(DATASET CONTENT)

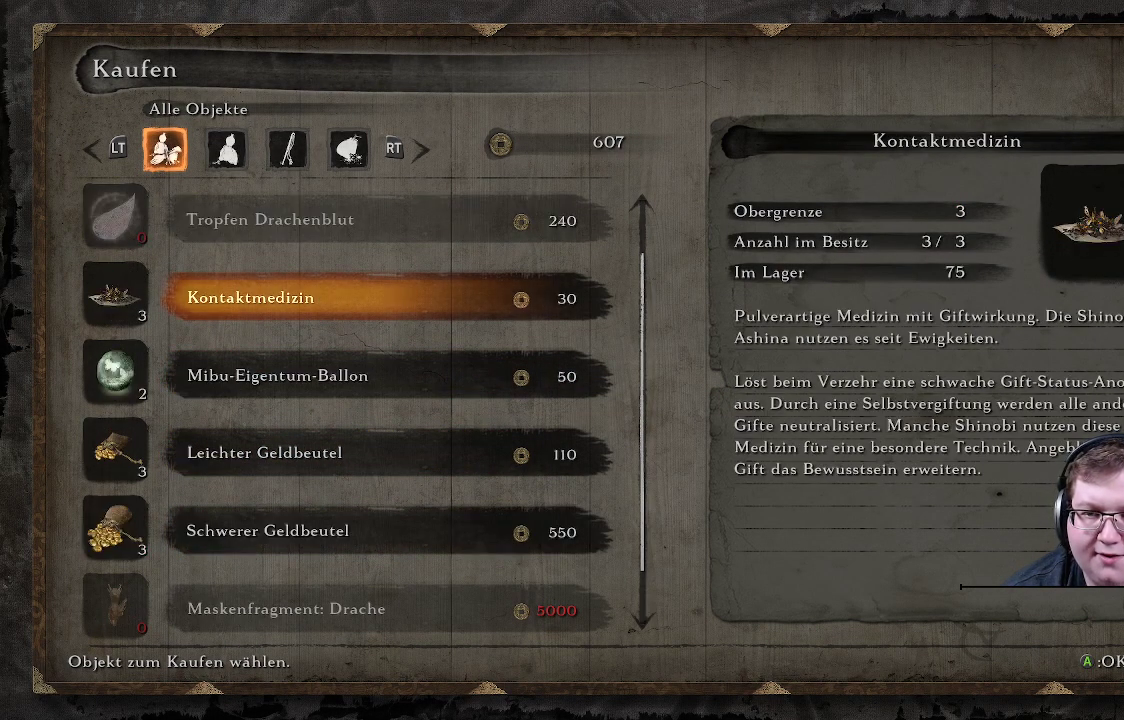
{"buttons": [], "left_stick": "center", "right_stick": "center", "events": []}
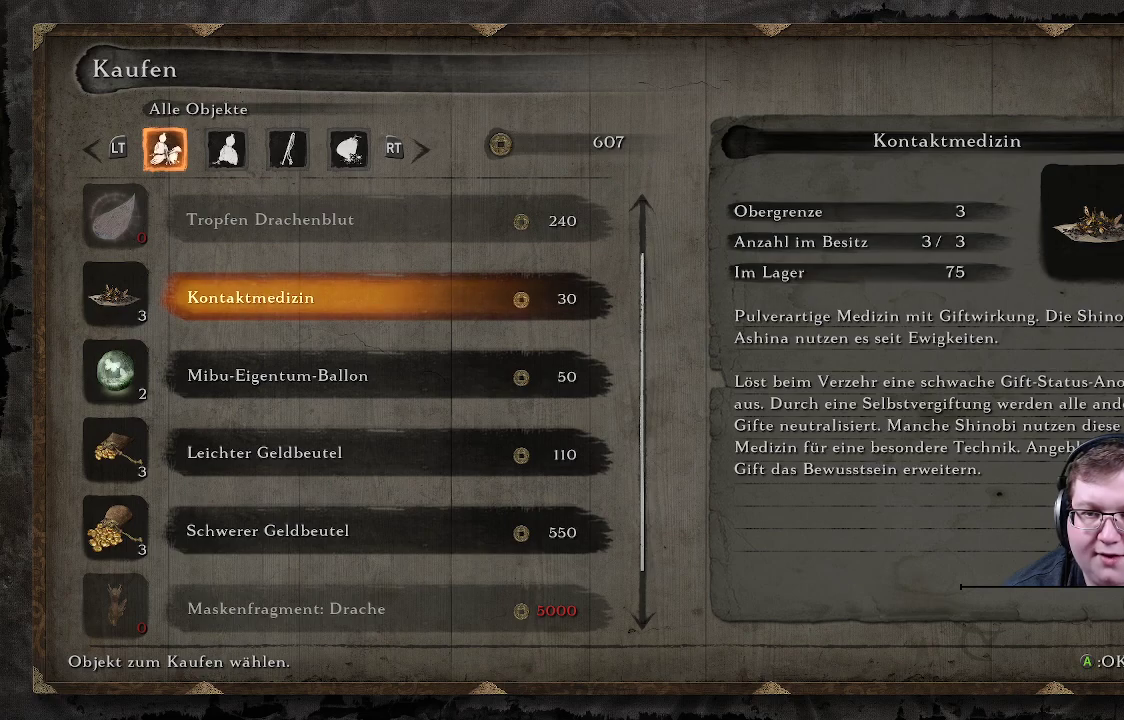
{"buttons": [], "left_stick": "center", "right_stick": "center", "events": [[250, "DPAD_UP", "down"], [350, "DPAD_UP", "up"]]}
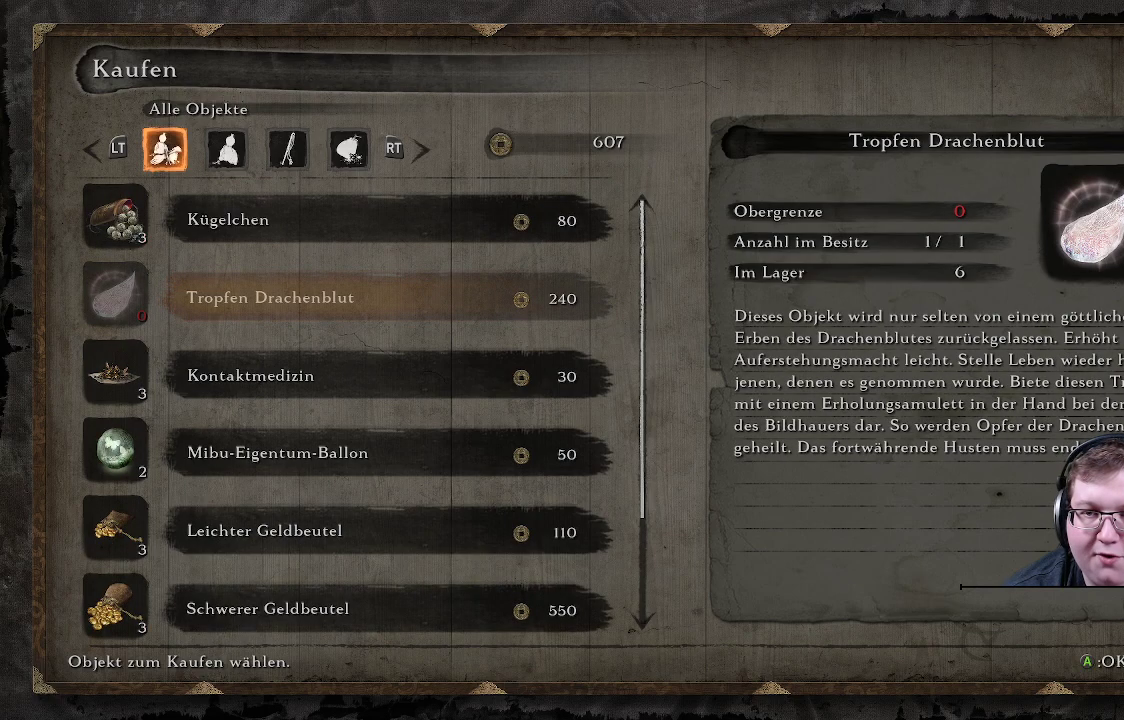
{"buttons": [], "left_stick": "center", "right_stick": "center", "events": []}
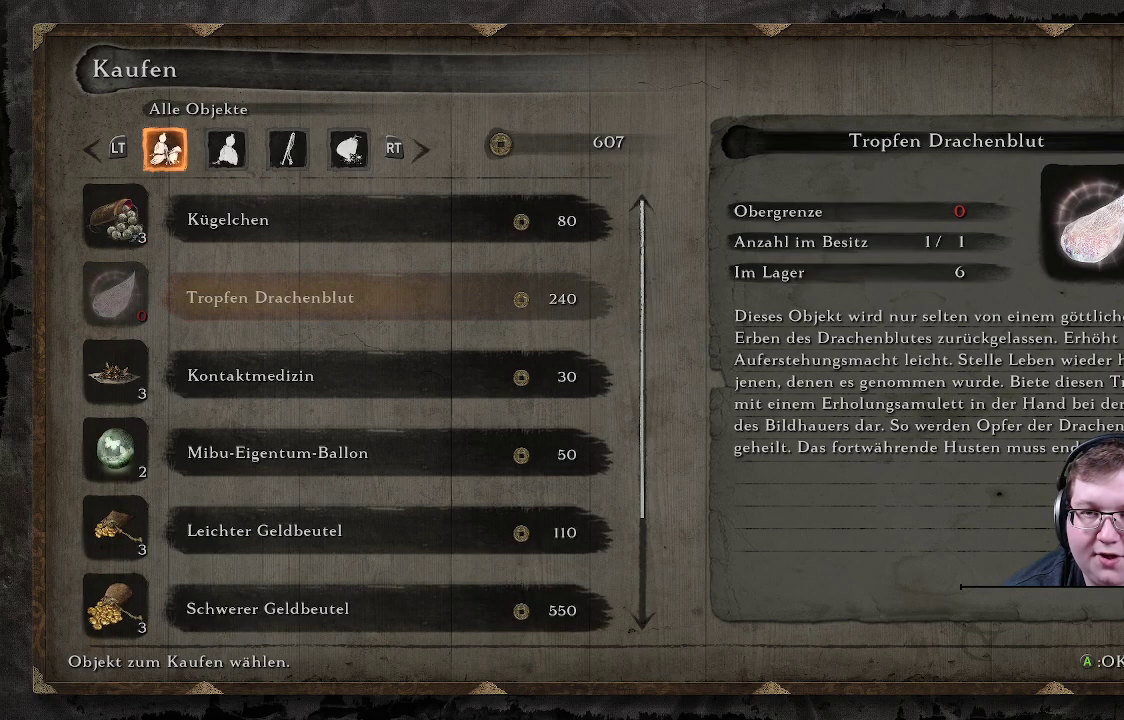
{"buttons": [], "left_stick": "center", "right_stick": "center", "events": [[200, "DPAD_UP", "down"], [350, "DPAD_UP", "up"]]}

(End DATASET CONTENT)

WHAT IS NEEDED ::
Return all lines of the data in which the string "down" appears.

SOLUTION FOR THIS PROBLEM ::
{"buttons": [], "left_stick": "center", "right_stick": "center", "events": [[250, "DPAD_UP", "down"], [350, "DPAD_UP", "up"]]}
{"buttons": [], "left_stick": "center", "right_stick": "center", "events": [[200, "DPAD_UP", "down"], [350, "DPAD_UP", "up"]]}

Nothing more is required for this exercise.